Model Deployment Guide

This guide explains how to take the best ensemble model discovered by the genetic algorithm and deploy it for production use as a portable, scikit-learn compatible object.


Overview

The genetic algorithm produces ensembles composed of various base learners, each with its own hyperparameters and feature subset. To make this “portable,” the framework provides a scikit-learn compatible wrapper called SklearnEnsembleClassifier.

This wrapper encapsulates the logic for feature masking (ensuring each base model only sees its specific features) and prediction averaging, allowing you to treat the entire ensemble as a single estimator.

The Deployment Workflow

Deploying a model involves four main steps:

  1. Identify the Best Run: Locate your experiment results in final_grid_score_log.csv and pick the iteration with the highest performance metric (usually auc).

  2. Reconstruct the Ensemble: Use the EnsembleEvaluator to “re-hydrate” the architecture string back into functional Python objects.

  3. Final Fit: Train the constituent base learners on your training dataset.

  4. Serialize: Save the fitted ensemble to a file using joblib.

Example Reconstruction

from ml_grid.util.evaluate_ensemble_methods import EnsembleEvaluator
from ml_grid.util.ensemble_classifier import SklearnEnsembleClassifier
import joblib
import pandas as pd

# 1. Load results and find best ensemble
results_df = pd.read_csv("path/to/final_grid_score_log.csv")
best_row = results_df.loc[results_df['auc'].idxmax()]
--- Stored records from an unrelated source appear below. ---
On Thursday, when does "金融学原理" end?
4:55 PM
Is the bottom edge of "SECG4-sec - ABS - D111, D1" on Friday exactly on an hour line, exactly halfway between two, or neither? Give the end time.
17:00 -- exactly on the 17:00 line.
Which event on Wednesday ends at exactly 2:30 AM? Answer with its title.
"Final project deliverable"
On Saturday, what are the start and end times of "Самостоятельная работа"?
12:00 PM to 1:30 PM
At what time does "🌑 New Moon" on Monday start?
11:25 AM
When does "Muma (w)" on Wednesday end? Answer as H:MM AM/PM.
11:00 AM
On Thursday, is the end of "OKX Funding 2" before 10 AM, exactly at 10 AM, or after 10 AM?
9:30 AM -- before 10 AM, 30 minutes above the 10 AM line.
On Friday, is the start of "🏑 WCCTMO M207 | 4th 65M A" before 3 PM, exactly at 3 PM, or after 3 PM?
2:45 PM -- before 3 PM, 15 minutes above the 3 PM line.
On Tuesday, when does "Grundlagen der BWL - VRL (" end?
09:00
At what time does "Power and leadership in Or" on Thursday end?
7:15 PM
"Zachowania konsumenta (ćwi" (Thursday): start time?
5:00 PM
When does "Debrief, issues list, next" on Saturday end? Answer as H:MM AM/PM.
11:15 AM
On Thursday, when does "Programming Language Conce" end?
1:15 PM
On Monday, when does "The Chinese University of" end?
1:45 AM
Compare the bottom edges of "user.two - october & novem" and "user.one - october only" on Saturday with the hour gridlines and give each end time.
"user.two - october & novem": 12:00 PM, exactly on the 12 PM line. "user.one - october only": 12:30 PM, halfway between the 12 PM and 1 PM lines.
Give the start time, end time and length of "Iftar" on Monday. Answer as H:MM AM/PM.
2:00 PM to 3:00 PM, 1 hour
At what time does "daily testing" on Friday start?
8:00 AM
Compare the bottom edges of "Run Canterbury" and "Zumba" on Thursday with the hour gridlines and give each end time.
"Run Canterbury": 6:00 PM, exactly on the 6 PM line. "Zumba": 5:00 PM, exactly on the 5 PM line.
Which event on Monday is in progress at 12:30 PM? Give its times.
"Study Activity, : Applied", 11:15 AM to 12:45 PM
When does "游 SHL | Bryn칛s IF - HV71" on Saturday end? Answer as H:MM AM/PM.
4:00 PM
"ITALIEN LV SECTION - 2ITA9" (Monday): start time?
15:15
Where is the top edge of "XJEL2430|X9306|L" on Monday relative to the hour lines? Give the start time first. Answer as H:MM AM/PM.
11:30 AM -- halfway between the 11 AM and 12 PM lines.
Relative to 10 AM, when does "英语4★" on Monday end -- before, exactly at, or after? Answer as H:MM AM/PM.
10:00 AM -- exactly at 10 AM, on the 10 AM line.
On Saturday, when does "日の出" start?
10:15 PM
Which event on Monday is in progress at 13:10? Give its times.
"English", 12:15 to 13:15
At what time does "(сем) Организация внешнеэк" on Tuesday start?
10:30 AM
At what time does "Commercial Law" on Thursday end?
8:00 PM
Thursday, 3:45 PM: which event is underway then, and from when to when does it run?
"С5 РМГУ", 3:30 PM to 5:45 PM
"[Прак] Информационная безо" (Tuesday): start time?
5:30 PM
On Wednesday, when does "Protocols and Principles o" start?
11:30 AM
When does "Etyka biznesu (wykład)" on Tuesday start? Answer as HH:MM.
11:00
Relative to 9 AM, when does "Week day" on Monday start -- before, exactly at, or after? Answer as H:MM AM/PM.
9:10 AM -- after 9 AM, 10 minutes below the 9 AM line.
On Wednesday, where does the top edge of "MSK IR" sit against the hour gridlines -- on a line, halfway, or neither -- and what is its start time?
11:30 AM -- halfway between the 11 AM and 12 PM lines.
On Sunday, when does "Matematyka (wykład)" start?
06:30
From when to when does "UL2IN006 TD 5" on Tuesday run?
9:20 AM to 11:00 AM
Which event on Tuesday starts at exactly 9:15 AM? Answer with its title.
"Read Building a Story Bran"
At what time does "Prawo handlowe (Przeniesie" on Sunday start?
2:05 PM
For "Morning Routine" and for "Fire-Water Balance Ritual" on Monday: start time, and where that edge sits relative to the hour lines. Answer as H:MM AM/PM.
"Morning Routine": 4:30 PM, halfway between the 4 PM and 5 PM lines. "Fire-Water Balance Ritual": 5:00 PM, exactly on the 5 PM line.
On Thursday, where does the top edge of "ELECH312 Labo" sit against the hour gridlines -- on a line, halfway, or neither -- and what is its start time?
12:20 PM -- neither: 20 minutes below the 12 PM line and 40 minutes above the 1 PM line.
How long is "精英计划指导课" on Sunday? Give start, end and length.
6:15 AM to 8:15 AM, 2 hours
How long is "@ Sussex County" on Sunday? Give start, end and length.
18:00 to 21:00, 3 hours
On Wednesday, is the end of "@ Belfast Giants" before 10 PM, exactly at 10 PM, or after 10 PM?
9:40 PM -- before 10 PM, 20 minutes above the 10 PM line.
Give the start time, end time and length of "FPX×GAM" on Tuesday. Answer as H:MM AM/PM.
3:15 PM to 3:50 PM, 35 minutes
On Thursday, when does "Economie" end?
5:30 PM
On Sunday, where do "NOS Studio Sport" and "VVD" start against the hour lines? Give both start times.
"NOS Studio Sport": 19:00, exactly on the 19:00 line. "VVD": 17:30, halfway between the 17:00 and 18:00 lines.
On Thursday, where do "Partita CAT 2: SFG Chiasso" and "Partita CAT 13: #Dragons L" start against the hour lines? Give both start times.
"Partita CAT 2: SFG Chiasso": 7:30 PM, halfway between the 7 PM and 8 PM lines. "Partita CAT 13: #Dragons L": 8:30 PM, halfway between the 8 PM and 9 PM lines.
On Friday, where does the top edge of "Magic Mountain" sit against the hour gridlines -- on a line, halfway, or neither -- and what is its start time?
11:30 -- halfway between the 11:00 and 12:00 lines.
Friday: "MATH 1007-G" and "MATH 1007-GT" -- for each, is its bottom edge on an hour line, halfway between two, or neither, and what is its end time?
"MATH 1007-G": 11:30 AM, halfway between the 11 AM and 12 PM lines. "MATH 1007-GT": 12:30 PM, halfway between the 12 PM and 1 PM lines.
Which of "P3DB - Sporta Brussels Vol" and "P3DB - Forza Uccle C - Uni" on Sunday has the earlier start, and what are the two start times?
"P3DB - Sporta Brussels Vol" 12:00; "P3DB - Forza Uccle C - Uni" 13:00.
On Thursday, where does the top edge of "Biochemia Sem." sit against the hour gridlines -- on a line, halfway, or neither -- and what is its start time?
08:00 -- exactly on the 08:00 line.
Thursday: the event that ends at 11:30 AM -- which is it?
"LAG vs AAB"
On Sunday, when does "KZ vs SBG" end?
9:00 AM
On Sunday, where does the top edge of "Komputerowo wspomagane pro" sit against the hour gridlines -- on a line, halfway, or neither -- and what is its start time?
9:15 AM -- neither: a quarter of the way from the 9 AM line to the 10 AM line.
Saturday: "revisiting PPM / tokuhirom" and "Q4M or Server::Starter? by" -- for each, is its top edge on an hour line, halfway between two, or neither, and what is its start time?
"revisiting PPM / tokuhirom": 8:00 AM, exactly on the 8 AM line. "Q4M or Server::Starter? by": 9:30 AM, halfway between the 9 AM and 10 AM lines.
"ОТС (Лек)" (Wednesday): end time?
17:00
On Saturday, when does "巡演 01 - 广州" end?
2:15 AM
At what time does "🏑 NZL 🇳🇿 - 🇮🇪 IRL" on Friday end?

# 2. Initialize evaluator to parse the architecture string
evaluator = EnsembleEvaluator(...)
parsed_arch = evaluator._parse_ensemble(best_row['best_ensemble'])[0]

# 3. Wrap in the Sklearn classifier and fit
my_ensemble = SklearnEnsembleClassifier(parsed_arch, evaluator.original_feature_names)
my_ensemble.fit(evaluator.ml_grid_object.X_train, evaluator.ml_grid_object.y_train)

# 4. Save the model
joblib.dump(my_ensemble, "deployed_ensemble_model.joblib")

Production Environment

To run the model on another server, the target environment requires the following:

  • Python: >=3.12 (matches pyproject.toml requirement)

  • Core Libraries: numpy, pandas, scikit-learn, joblib.

  • PyTorch: Required if your ensemble includes neural network base learners (BinaryClassification).

  • Project Package: The ensemble-genetic-algorithm package must be installed so the environment can resolve the custom class definitions during deserialization.

# Install from the local repository as the package is not on PyPI yet
./setup.sh --cpu

Running Predictions in Production

Once the .joblib file is transferred and the environment is ready, you can use the model with minimal code:

import joblib
import pandas as pd

# Load the model
model = joblib.load('deployed_ensemble_model.joblib')

# Prepare data (must be a DataFrame with original feature names)
new_data = pd.read_csv('production_data.csv')

# Get predictions and probabilities
predictions = model.predict(new_data)
probabilities = model.predict_proba(new_data)

Note: The SklearnEnsembleClassifier is robust to column ordering; as long as the required feature names are present in the input DataFrame, it will correctly subset the data for each base learner internally.